2015 kicks off with Pocket Gamer Connects London 2015, which will host a Monetizer Mavens panel talk.
So, ever sensitive to time saving opportunities, I decided to ask the Mavens what questions I should be asking those members of the group - notably Nicholas Lovell, Eric Seufert and Mark Sorrell - who will be sitting on the panel.
The questions proved so interesting in terms of providing a view of how 2014 had (or hadn't) progressed, as well as the opportunities for 2015, that I've decided to publish them for a wider audience to consider.
Hopefully as 2015 progresses, we'll also be able to provide some answers too...
Vainglory was one of the most talked about and praised F2P releases of 2014. But it has failed to make a significant impact on the the top grossing charts. Where did it go wrong? Can it make a turnaround in the long term?
As a follow up, what does the failure of MOBAs Fates Forever and Vainglory to be top-grossing hits say about the potential of synchronous multiplayer and hardcore gamers' games on mobile?
Where are the green pastures in F2P mobile? What opportunities do you see that no one has capitalized yet?
Ben is a 15-year veteran of the games industry - he's worked as a senior executive, studio head, project lead, creative director and game designer at companies like DeNA, EA, Sony and Lionhead.
He started working on traditional games, but has been focussed on the free-to-play business model since 2006 - an extremely long time by western standards. During that time He's worked on a total of ten separate free-to-play games across five different platforms reaching over 50 million users.
Only a few companies generate the vast majority of revenue in mobile free-to-play - what is everyone else doing wrong, and can they even do anything about it?
With over 15 years’ data mining experience, Mark co-founded deltaDNA, formerly GamesAnalytics, to unlock big data to drive player understanding, introducing the concept of Player Relationship Management to build better games.
I think Ben's theme is a good one...
The industry relies heavily on whales so how do we spread monetization more evenly amongst the gaming community?
And as a supplementary…
Do we still think gamers are still getting used to free-to-pay? Do they realize there has to be some value exchange for these games to be sustainable?
Of the companies you work with, consult with, have knowledge of, are there many bootstrapped startups? Is it more or less possible to take a game to market as an indie, or has the UA and operational logistics bars of F2P made that unreasonable for most self-funded ventures? What are the characteristics of startups for which bootstrapping is possible?"
I like the green pastures question suggestion.
In my experience, many in the audience will be hoping to hear insight on how they might succeed by finding a niche or platform that's less exploited than, say, match-3 on mobile. So giving them some insight there would be great.

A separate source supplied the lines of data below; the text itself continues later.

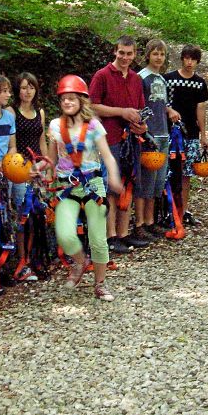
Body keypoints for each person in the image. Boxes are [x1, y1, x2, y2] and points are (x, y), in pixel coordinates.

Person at [48, 75, 122, 301]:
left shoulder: (94, 126)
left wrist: (115, 179)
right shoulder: (55, 126)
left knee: (98, 238)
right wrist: (41, 168)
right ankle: (81, 262)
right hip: (66, 185)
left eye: (72, 98)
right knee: (64, 232)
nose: (67, 103)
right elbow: (51, 159)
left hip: (92, 184)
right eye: (63, 99)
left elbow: (107, 157)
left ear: (82, 100)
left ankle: (100, 284)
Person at [89, 35, 149, 253]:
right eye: (121, 53)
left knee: (128, 185)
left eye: (129, 53)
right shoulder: (102, 75)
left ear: (134, 55)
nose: (125, 57)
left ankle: (124, 234)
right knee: (110, 188)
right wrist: (121, 112)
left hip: (132, 139)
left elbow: (141, 109)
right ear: (115, 52)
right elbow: (92, 106)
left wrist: (143, 126)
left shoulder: (135, 79)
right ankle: (110, 236)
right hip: (109, 139)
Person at [7, 72, 50, 281]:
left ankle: (36, 258)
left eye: (31, 87)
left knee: (38, 216)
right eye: (24, 87)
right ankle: (22, 261)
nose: (28, 91)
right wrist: (24, 168)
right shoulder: (12, 111)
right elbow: (11, 144)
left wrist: (45, 163)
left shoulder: (39, 112)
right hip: (19, 169)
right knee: (22, 216)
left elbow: (42, 142)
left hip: (38, 167)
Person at [134, 39, 178, 240]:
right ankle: (140, 223)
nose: (158, 57)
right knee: (146, 181)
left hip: (163, 133)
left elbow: (162, 104)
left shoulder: (161, 79)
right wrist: (143, 132)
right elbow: (139, 107)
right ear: (148, 55)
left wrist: (170, 110)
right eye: (155, 54)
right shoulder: (141, 78)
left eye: (162, 54)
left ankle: (151, 222)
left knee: (158, 181)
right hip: (149, 135)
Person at [164, 44, 208, 227]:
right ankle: (166, 210)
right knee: (168, 171)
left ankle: (183, 211)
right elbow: (161, 103)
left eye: (193, 59)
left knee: (186, 173)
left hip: (191, 133)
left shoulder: (200, 83)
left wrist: (203, 135)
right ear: (182, 58)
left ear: (197, 61)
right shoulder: (169, 79)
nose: (190, 62)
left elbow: (201, 109)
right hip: (170, 132)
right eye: (187, 58)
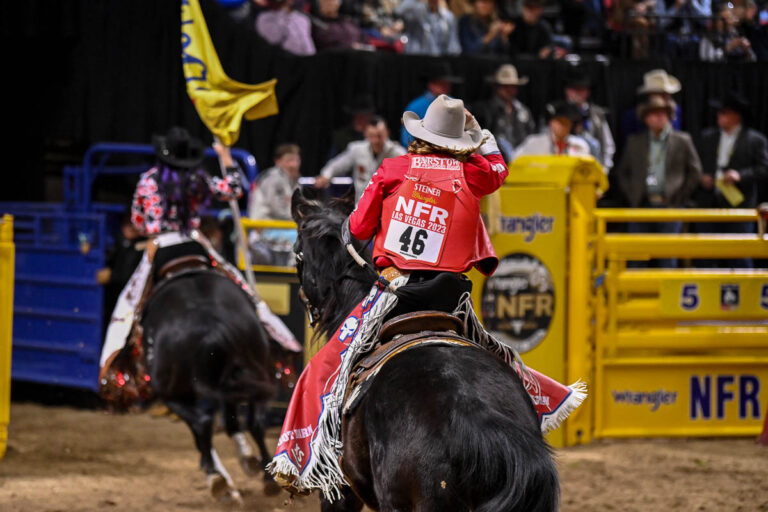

Jordan Blackman is a lead designer and producer with over ten years of experience designing, producing, and managing hit content for companies like Zynga, Ubisoft, NovaLogic, & Disney.
Over 80 million people have played games that Jordan worked on as either a producer or designer.
Jordan’s credits include Lead Designer on FrontierVille & CastleVille, Senior Producer and Original Concept on CSI: Crime City (Facebook), Producer on Delta Force: Black Hawk Down, and Writer on Joint Operations: Typhoon Rising.
Under what circumstances does it make sense to offer a premium game in today's app economy?
Given the dominance of a few publishers and games, what's a realistic definition of business success for a studio publishing a free-to-play game on the App Store?
Is there still a viable business opportunity on mobile for new studios?
Core games are coming to touchscreen devices is a bold prediction that has been thrown a lot as of late. Yet when we look at the market, only Hearthstone can be regarded as true success story - and that is a cross platform title with incredibly strong IP.
So my question is, are core games coming to touchscreens or is this just a wishful thinking of ours?
Clash of Clone-likes have evolved in 2014 to incorporate a slightly more interactive, tactical action phase.
Would you expect that as the mobile gaming audience matures even the very mass-market concepts evolve to become more complex in gameplay?
Competing with Supercell, Machine Zone et al in game design, content quantity and polish is an obvious challenge - but what about things like fully dynamic, user individual in-game offers? What are the in-game sales marketing tools required to commercially compete?
Mitchell Smallman is a Product Manager for Rovio Entertainment and a veteran of the free
While there will always be speculation on what the future growth opportunities and markets are for mobile games, what trends do you see going away in 2015?
Not just in terms of game genres, but what mechanics have the evolving mobile audience become tired of?